Ahora todas las miradas están puestas en Omar De Marchi, a quien esperarán pacientemente hasta último momento, como al hijo pródigo que buscan recuperar.
De cara al electorado, la estrategia del oficialismo será contrastar la gestión provincial con el gobierno de Fernández y apuntará a dejar pegado al peronismo local a los embates de la Nación contra Mendoza.
Cornejo anticipó como ejes de campaña la inseguridad y la educación, mientras ligó el estancamiento de la Provincia a la gestión nacional y la decadencia macroeconómica.
Flor marca la cancha
La figura de Omar De Marchi se ha convertido en un factor discordante tanto en Cambia Mendoza como en el peronismo provincial.
Las opiniones conceptuosas sobre el diputado del PRO de parte de jefes comunales (Stevanato, Righi y Félix) encendieron las alarmas del sector camporista que ve en De Marchi al antikirchnerismo.

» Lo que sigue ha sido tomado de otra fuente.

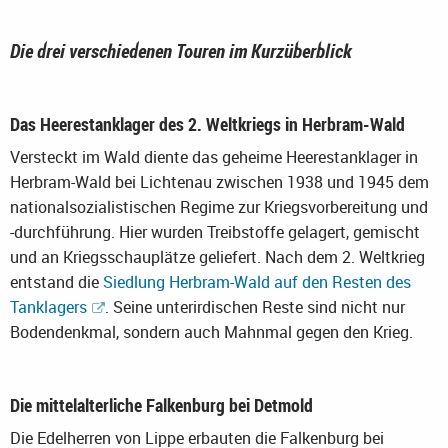
Die drei verschiedenen Touren im Kurzüberblick
Das Heerestanklager des 2. Weltkriegs in Herbram-Wald
Versteckt im Wald diente das geheime Heerestanklager in
Herbram-Wald bei Lichtenau zwischen 1938 und 1945 dem
nationalsozialistischen Regime zur Kriegsvorbereitung und
-durchführung. Hier wurden Treibstoffe gelagert, gemischt
und an Kriegsschauplätze geliefert. Nach dem 2. Weltkrieg
entstand die
Siedlung Herbram-Wald auf den Resten des
Tanklagers
. Seine unterirdischen Reste sind nicht nur
Bodendenkmal, sondern auch Mahnmal gegen den Krieg.
Die mittelalterliche Falkenburg bei Detmold
Die Edelherren von Lippe erbauten die Falkenburg bei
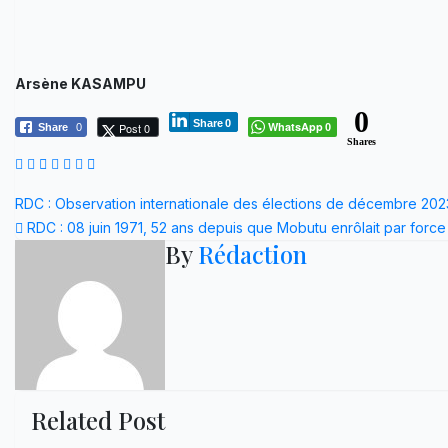
Arsène KASAMPU
0
Share
0
WhatsApp
Post 0
Share
0
0
Shares
Navigation
RDC : Observation internationale des élections de décembre 202
RDC : 08 juin 1971, 52 ans depuis que Mobutu enrôlait par force
de
By
Rédaction
l’article
Related Post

El llamado al Congreso partidario que hizo la titular del PJ, Flor Destéfanis, con el apoyo de Anabel, marca los límites de las alianzas que quieren impulsar: ni Macri, ni Cornejo, ni De Marchi.
Resta observar en los hechos cómo se moverán los intendentes ante esa advertencia y hasta dónde se mantendrá sin fisuras la unidad.
El único anotado como precandidato a gobernador es el presidente del INV, Martín Hinojosa, quien resulta potable para los distintos sectores internos. Sin embargo, todavía está faltando el espaldarazo público de los intendentes, que de momento están más ocupados en su propio juego y de sus respectivos territorios.
Lo seguro es que, dirimidas las alianzas y candidaturas, el peronismo irá a la carga contra Cornejo y el gobierno provincial acusándolos, principalmente, por la decadencia económica, la estrategia frente al endeudamiento, y el manejo de la Suprema Corte. Algo que se asemeja a la estrategia acusatoria contra el macrismo a nivel nacional.
En un año plagado de comicios desdoblados en todo el país que arrancan este domingo en La Pampa, mientras los políticos orejean sus cartas, impera la incertidumbre sobre la marcha de la economía y los problemas que definen el resultado de las elecciones.